**ФРАГМЕНТ ТЕКСТА**.
Сочинения Александра Пушкина (Раич)

«Сочинения Александра Пушкина» — цикл статей Семёна Раича 1839 года, вышедших без подписи в 11 номерах (17—29) журнала «Галатея» с 29 апреля по 22 июля[1].

Цитаты

править
  •  

Мы вправе гордиться Пушкиным, но как далеко должна простираться эта гордость — вот вопрос, который мы постараемся разрешить по мере наших сил.

  •  

В «Руслане и Людмиле» Пушкин — настоящий Прометей, только что похитивший огонь у неба, в «Кавказском пленнике» он — Прометей, прикованный к Кавказу; здесь вы видите, что внутренность его уже начинает терзать коршун, что ему до неба далеко, что он, озираясь кругом себя, видит землю с её страданиями, с её грубыми элементами, с её ничтожностию.
<…> если бы мы не были уверены, что он питал в сердце чувство патриотизма, <…> мы упрекнули бы его за то, что он для своего рассказа выбрал героем лицо бездушное, бесчувственное и, что всего досаднее, обиднее для народной чести, дал ему роль представителя россиян, и каких россиян? — россиян Александрова века, изумивших свет своим великодушием, благородством, своим самоотвержением, короче — своим высоким характером. Позволяем себе думать, что Пушкин впал в эту ошибку бессознательно, что она не более как недосмотр, необдуманность, следствие поспешности или молодости <…>.
Характер черкешенки прекрасен, тем более что он поставлен в яркой противоположности: с одной стороны, дочь природы, с другой — сын образованного общества; там высокое самопожертвование, здесь низкий эгоизм… Зато, если черкесы когда-нибудь будут читать «Кавказского пленника», они с гордостию укажут на его героиню и с презрением на героя — на русского. Это, повторим, оскорбительно для нас… По утешимся — черкесы не так ещё скоро будут читать наших поэтов. — «Кавказский пленник»

  •  

При одном этом имени на вас, кажется, веет прохладою поэзия. Эта маленькая стихотворная повесть составляет один из драгоценнейших перлов в венце поэтической славы Пушкина. <…>
«Бахчисарайский фонтан», который по лёгкости, живости как будто написан в один присест, стоил Пушкину целого года отработки, зато и отработан он usque ad unguem. <…> Пушкин, как истинный художник, живший для славы и потомства, не тяготился отделкою своих произведений, зато произведения его не тяготят читателей! — «Бахчисарайский фонтан»

**ЗАДАНИЕ**. Продолжите фрагмент о статьях Семёна Раича про сочинения Пушкина, начав сразу после его последнего предложения. Строки ниже здесь не понадобятся.

**ПОКАЗАННЫЕ ДАННЫЕ**.
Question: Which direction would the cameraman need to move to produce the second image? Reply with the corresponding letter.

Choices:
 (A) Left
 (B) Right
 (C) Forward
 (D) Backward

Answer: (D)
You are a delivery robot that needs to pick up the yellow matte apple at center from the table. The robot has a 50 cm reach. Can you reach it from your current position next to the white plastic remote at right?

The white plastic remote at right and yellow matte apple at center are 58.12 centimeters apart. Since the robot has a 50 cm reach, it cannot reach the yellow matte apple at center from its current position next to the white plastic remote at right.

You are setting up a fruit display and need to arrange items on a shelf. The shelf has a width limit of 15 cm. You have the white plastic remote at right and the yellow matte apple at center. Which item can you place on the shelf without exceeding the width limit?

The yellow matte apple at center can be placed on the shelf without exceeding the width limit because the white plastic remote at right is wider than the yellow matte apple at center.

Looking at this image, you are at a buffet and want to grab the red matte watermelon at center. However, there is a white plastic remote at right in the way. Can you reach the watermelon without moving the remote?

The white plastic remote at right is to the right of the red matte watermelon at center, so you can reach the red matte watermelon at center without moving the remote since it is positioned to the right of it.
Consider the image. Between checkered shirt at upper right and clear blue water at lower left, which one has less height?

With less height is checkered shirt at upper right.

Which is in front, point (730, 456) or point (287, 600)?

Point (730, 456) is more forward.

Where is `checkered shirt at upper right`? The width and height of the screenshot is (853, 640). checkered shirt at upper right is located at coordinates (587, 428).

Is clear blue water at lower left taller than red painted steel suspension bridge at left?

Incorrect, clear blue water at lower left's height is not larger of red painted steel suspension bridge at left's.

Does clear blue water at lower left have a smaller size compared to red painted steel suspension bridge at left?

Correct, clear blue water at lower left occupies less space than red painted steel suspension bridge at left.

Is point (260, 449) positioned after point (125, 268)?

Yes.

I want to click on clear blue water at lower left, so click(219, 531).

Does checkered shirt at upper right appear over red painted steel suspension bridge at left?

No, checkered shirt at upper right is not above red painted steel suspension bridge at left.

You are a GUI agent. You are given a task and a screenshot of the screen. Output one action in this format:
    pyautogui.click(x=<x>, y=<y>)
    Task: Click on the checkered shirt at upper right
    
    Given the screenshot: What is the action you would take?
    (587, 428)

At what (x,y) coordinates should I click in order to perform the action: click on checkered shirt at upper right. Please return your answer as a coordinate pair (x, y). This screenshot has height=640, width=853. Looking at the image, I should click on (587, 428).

==

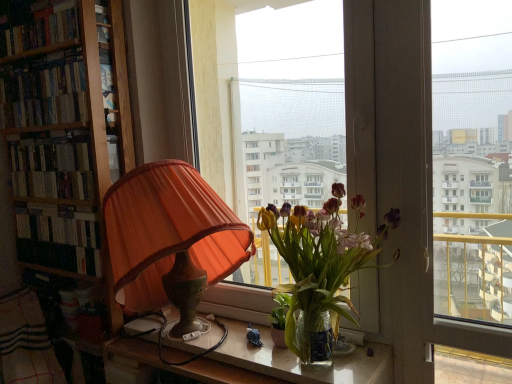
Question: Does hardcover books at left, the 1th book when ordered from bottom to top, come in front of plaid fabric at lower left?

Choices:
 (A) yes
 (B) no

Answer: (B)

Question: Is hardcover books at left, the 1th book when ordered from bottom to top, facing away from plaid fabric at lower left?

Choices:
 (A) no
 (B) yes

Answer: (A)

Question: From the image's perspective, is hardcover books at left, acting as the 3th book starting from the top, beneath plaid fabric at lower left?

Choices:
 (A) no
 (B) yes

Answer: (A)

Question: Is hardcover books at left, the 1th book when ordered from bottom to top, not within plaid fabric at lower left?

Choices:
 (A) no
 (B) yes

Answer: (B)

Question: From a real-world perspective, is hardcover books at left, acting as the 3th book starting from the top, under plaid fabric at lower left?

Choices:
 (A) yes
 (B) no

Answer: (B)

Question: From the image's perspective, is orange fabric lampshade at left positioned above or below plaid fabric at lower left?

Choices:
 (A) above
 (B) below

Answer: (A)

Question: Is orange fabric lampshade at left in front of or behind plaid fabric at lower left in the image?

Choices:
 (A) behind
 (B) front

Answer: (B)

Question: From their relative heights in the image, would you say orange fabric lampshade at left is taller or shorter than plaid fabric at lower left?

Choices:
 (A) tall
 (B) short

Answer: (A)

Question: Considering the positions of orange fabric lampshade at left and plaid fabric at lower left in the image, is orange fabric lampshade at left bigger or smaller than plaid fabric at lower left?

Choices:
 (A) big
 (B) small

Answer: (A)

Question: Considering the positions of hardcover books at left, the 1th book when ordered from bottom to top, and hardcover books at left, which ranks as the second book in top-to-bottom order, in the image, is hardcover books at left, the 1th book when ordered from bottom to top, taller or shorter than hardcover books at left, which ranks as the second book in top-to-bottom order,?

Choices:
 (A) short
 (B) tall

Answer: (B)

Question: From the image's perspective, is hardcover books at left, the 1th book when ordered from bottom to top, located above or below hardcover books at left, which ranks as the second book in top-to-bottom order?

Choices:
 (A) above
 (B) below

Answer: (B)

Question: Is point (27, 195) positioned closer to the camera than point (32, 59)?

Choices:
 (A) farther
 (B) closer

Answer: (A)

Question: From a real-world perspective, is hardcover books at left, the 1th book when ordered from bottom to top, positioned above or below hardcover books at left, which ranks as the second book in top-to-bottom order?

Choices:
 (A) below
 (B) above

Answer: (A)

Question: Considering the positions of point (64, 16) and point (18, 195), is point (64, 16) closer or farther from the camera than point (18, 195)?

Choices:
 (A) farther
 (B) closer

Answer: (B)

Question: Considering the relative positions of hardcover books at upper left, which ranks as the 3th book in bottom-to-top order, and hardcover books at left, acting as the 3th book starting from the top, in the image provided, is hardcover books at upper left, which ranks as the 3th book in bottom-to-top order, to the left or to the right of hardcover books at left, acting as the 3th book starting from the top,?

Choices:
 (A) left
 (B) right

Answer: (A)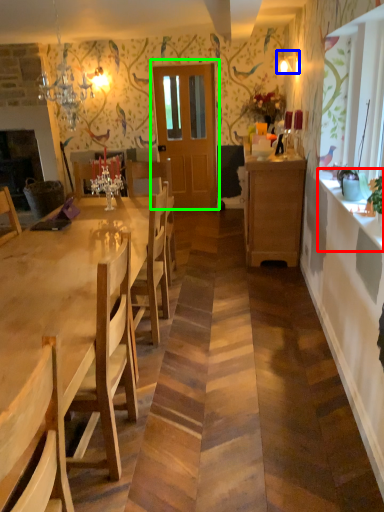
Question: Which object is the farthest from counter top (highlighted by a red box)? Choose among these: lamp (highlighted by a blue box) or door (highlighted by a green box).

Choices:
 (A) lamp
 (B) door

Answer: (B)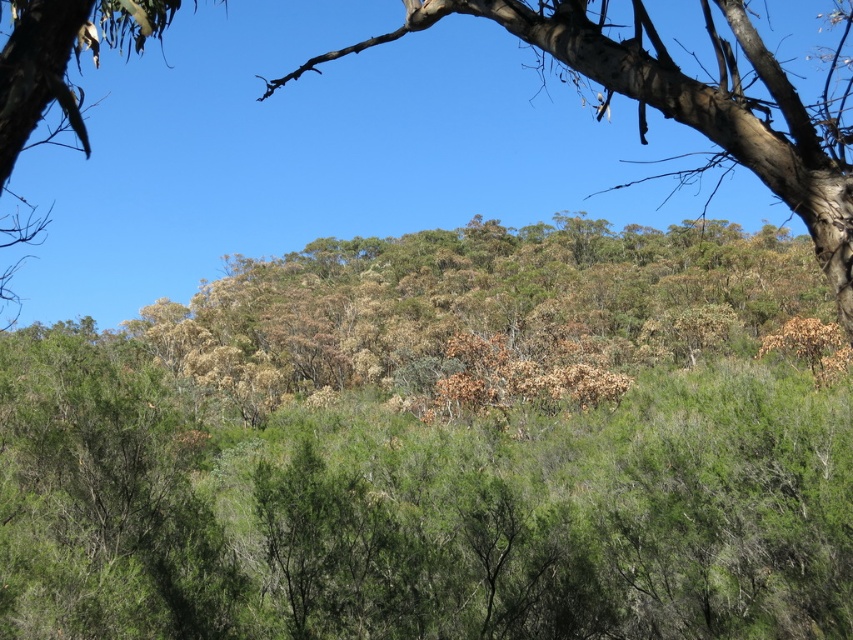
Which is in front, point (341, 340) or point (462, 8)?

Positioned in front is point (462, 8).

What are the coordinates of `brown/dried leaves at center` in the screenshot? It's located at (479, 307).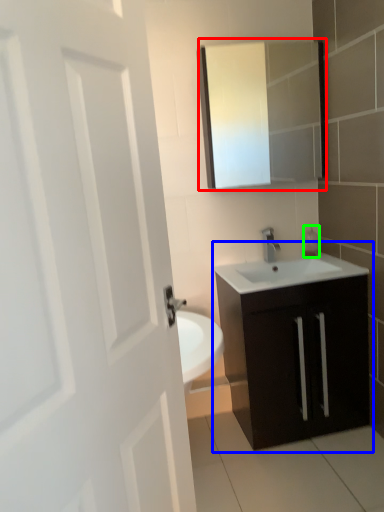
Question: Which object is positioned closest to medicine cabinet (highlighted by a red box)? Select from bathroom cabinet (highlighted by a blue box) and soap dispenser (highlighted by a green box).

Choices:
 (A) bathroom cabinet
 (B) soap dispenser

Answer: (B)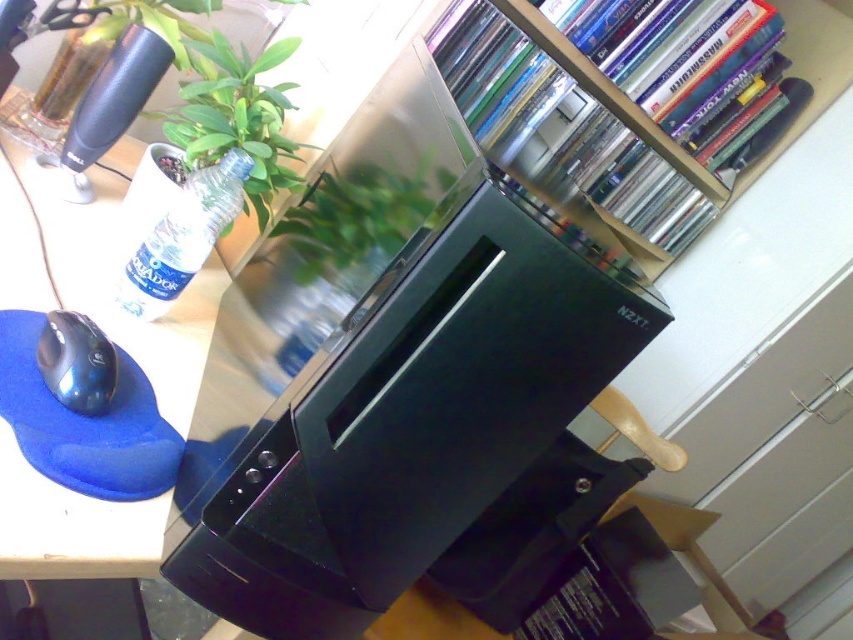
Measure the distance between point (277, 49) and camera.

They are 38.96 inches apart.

---

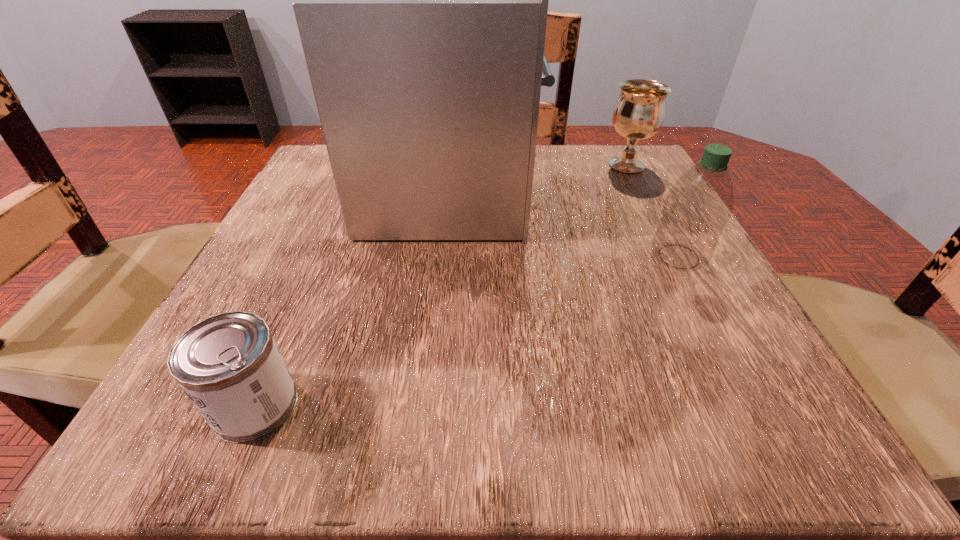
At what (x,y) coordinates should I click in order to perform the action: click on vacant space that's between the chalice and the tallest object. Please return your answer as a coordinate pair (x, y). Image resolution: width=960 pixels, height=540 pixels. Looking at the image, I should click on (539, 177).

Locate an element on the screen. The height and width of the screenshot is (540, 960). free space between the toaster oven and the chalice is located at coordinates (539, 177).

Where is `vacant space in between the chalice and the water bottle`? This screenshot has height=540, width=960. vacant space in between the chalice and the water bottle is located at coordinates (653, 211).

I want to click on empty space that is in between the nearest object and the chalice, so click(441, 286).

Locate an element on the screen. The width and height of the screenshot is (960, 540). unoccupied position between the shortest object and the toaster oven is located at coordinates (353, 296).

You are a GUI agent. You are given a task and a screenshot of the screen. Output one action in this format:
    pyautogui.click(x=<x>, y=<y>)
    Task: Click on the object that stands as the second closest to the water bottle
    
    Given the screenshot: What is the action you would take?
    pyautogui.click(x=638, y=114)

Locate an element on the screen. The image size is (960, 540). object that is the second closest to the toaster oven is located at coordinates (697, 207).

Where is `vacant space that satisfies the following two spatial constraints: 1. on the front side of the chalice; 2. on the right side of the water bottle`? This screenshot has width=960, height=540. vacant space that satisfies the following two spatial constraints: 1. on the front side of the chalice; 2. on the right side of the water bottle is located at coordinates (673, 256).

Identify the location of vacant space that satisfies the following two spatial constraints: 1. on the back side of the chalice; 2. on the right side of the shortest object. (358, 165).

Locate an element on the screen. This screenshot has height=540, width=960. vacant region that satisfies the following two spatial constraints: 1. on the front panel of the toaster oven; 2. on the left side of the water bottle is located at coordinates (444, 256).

**ОТВЕТ**.
  •  

Характер Марии в нравственном отношении не лучше характера Мазепы, но он ровнее, вернее самому себе и выдержан от начала до конца; жаль одного — Мария не возбуждает в нас участия, потому что мы не видим в ней ни одного отблеска нравственной красоты, — это настоящая Танька, Растокинская разбойница. <…>
Третья песнь «Полтавы» так неудовлетворительна, так слаба, так далека от совершенства, что нам и жалко, и совестно высчитывать все её недостатки. Здесь события смешаны и, так сказать, нагромождены одно на другое, лица не обрисованы, не оттенены, не сгруппированы надлежащим образом, оттого они друг друга заслоняют, затемняют и, как китайские тени в волшебном фонаре, мгновенно являются, мгновенно исчезают; ни одно лицо не индивидуализировано, самый Пётр, этот прототип героев, является на сцену не в том священном величии, которым приосенила его полтавская битва; что же сказать о <…> других? — «Полтава»

  •  

… сияние славы Пушкина поглотило славу других русских поэтов, не ровных, конечно, с ним, но не менее того достойных глубокого уважения по своим талантам. Публика, жаркая поборница Пушкина, слишком холодна к другим современным нашим поэтам; она как будто и не замечает их, <…> произведения которых могли бы сделать честь любой европейской литературе. Может быть, даровитые современные наши поэты сами виноваты: они слишком скромны, от этого у них часто и почти всегда перебивают дорогу люди бездарные, но сметливые, смелые, отважные, дерзкие, бесстыдные; они составили маленькие кружки и, по пословице «рука руку моет, обе белы бывают», извилистыми дорогами идут к предположенной цели и достигают её, тем более что есть журналисты, которые для собственных видов поддерживают их, — и бедная литература наша год от году, день ото дня клонится к падению, которое ускоряется и другими причинами: вы принимаетесь за перо, вдруг приходит к вам чёрная мысль: кто будет читать меня?.. Между тем как вас берёт это раздумье, восторг ваш хладеет, и вы кладёте перо надолго, может быть, на вечный покой. — Лирические стихотворения А. Пушкина (последний абзац цикла)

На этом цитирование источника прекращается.